Unsurprisingly the most common reason for teens to try an e-cigarette, mentioned by over half the sample, was curiosity. Teens like to try new things, and curiosity is to be expected. Other common reasons for trying them included attractive flavours and the fact friends used them. However, these are all reasons for trying an e-cigarette. When it came to teens who actually use them regularly a very different picture emerged.
The teens most likely to be regular vapers were those who want to quit smoking; only 6% of the sample gave that as a reason for trying an e-cigarette, but of that 6% around four in five were still vaping several months later. Although sloppy research means it’s hard to tell how many US teens are regular vapers, these numbers suggest that around 0.8% of all US teens are vaping because they want to quit smoking – and research from similar countries suggests that’s about the percentage of teens who regularly vape.
Strangely the Yale team seem to have missed this. Instead they focus on the low cost of vaping compared to cigarettes, but don’t make the obvious connection – if teens are vaping because it’s cheaper than smoking, that means if vaping was more expensive they would smoke. The authors don’t appear concerned about smoking cessation, though. In their conclusions they suggest identifying the teens who’re most likely to continue vaping, then intervening to stop them.

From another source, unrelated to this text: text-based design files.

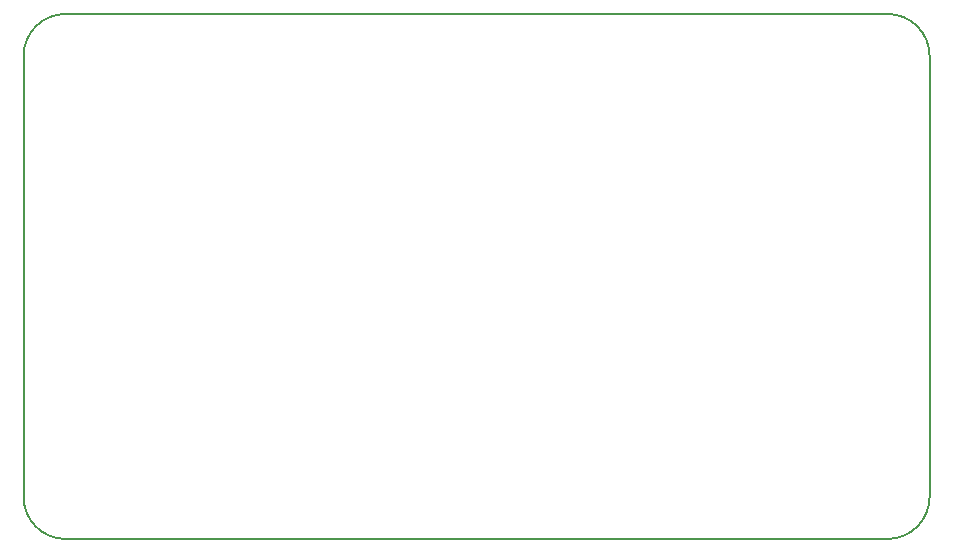
<source format=gm1>
G04 #@! TF.FileFunction,Profile,NP*
%FSLAX46Y46*%
G04 Gerber Fmt 4.6, Leading zero omitted, Abs format (unit mm)*
G04 Created by KiCad (PCBNEW 4.0.4-stable) date Monday 19 December 2016 21:20:12*
%MOMM*%
%LPD*%
G01*
G04 APERTURE LIST*
%ADD10C,0.100000*%
%ADD11C,0.150000*%
G04 APERTURE END LIST*
D10*
D11*
X198882000Y-151638000D02*
X129286000Y-151638000D01*
X129286000Y-107188000D02*
X198882000Y-107188000D01*
X125730000Y-110744000D02*
X125730000Y-148082000D01*
X202438000Y-110744000D02*
X202438000Y-148082000D01*
X202438000Y-110744000D02*
G75*
G03X198882000Y-107188000I-3556000J0D01*
G01*
X198882000Y-151638000D02*
G75*
G03X202438000Y-148082000I0J3556000D01*
G01*
X125730000Y-148082000D02*
G75*
G03X129286000Y-151638000I3556000J0D01*
G01*
X125730000Y-110744000D02*
G75*
G02X129286000Y-107188000I3556000J0D01*
G01*
M02*

</source>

Those teens are the ones who’re trying to quit smoking, and it seems these researchers don’t want them to.
Smoking in Europe plummets as vaping grows
Meanwhile some slightly more useful research from Europe suggests that the impact of electronic cigarettes on smoking rates may be even bigger than previously suspected. A new study by Dr Konstantinos Farsalinos, published in the journal Addiction, surveyed more than 25,000 people throughout the EU and found some startling numbers.

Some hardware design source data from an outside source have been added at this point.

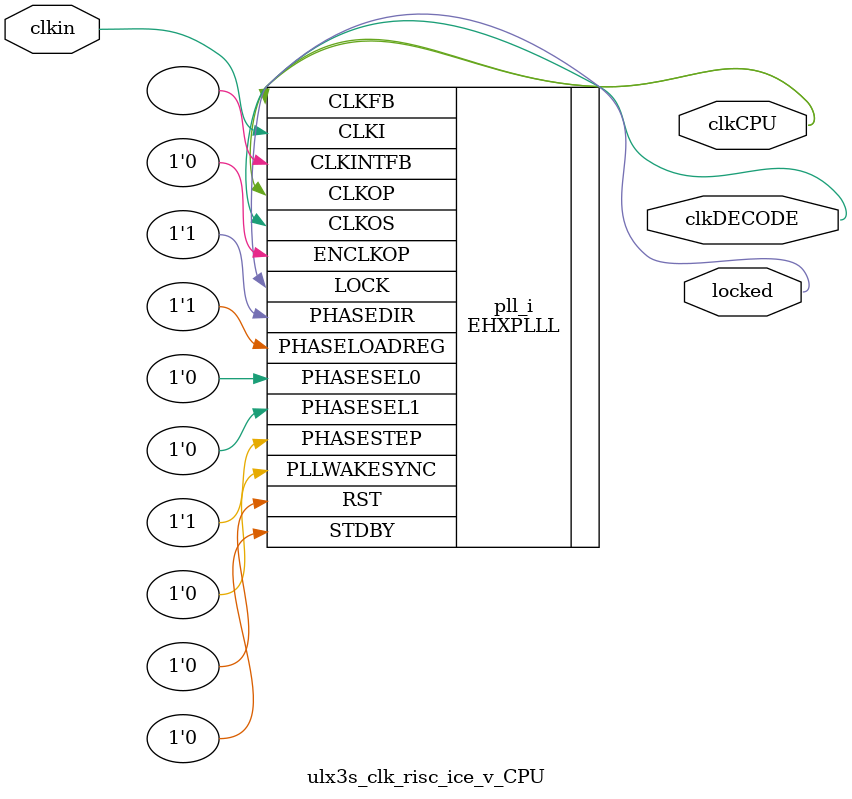
<source format=v>
module ulx3s_clk_risc_ice_v_CPU
(
    input clkin,                // 25 MHz, 0 deg
    output  clkCPU,             // 50 MHz, 0 deg        // SYSTEM CLOCK, cpu, memory, I/O
    output  clkDECODE,          // 100 MHz, 0 deg       // CPU compressed instruction expander
    output  locked
);
(* FREQUENCY_PIN_CLKI="25" *)
(* FREQUENCY_PIN_CLKOP="50" *)
(* FREQUENCY_PIN_CLKOS="25" *)
(* FREQUENCY_PIN_CLKOS2="50" *)
(* FREQUENCY_PIN_CLKOS3="50" *)
(* ICP_CURRENT="12" *) (* LPF_RESISTOR="8" *) (* MFG_ENABLE_FILTEROPAMP="1" *) (* MFG_GMCREF_SEL="2" *)
EHXPLLL #(
        .PLLRST_ENA("DISABLED"),
        .INTFB_WAKE("DISABLED"),
        .STDBY_ENABLE("DISABLED"),
        .DPHASE_SOURCE("DISABLED"),
        .OUTDIVIDER_MUXA("DIVA"),
        .OUTDIVIDER_MUXB("DIVB"),
        .OUTDIVIDER_MUXC("DIVC"),
        .OUTDIVIDER_MUXD("DIVD"),
        .CLKI_DIV(1),
        .CLKOP_ENABLE("ENABLED"),
        .CLKOP_DIV(12),
        .CLKOP_CPHASE(5),
        .CLKOP_FPHASE(0),
        .CLKOS_ENABLE("ENABLED"),
        .CLKOS_DIV(6),
        .CLKOS_CPHASE(5),
        .CLKOS_FPHASE(0),
        .FEEDBK_PATH("CLKOP"),
        .CLKFB_DIV(2)
    ) pll_i (
        .RST(1'b0),
        .STDBY(1'b0),
        .CLKI(clkin),
        .CLKOP(clkCPU),
        .CLKOS(clkDECODE),
        .CLKFB(clkCPU),
        .CLKINTFB(),
        .PHASESEL0(1'b0),
        .PHASESEL1(1'b0),
        .PHASEDIR(1'b1),
        .PHASESTEP(1'b1),
        .PHASELOADREG(1'b1),
        .PLLWAKESYNC(1'b0),
        .ENCLKOP(1'b0),
        .LOCK(locked)
	);
endmodule

</source>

Based on the survey responses, around 48.5 million people in the EU have tried e-cigarettes at least once, but regular use is confined to current or former smokers. Only 0.09% of never-smokers vape daily; this is even lower than found in previous studies, and is probably more accurate due to the large sample size.
Most impressively, however, Farsalinos found that if the sample is representative (which it probably is; the data was collected through the Eurobarometer survey system) then 32.1% of current e-cigarette users have reduced how much they smoke and an incredible 35.1% have quit entirely. By comparison, licensed NRT has a success rate of roughly 5%. Overall, Farsalinos concluded, roughly 6.1 million European smokers have used e-cigarettes to quit – with no cost to the taxpayer.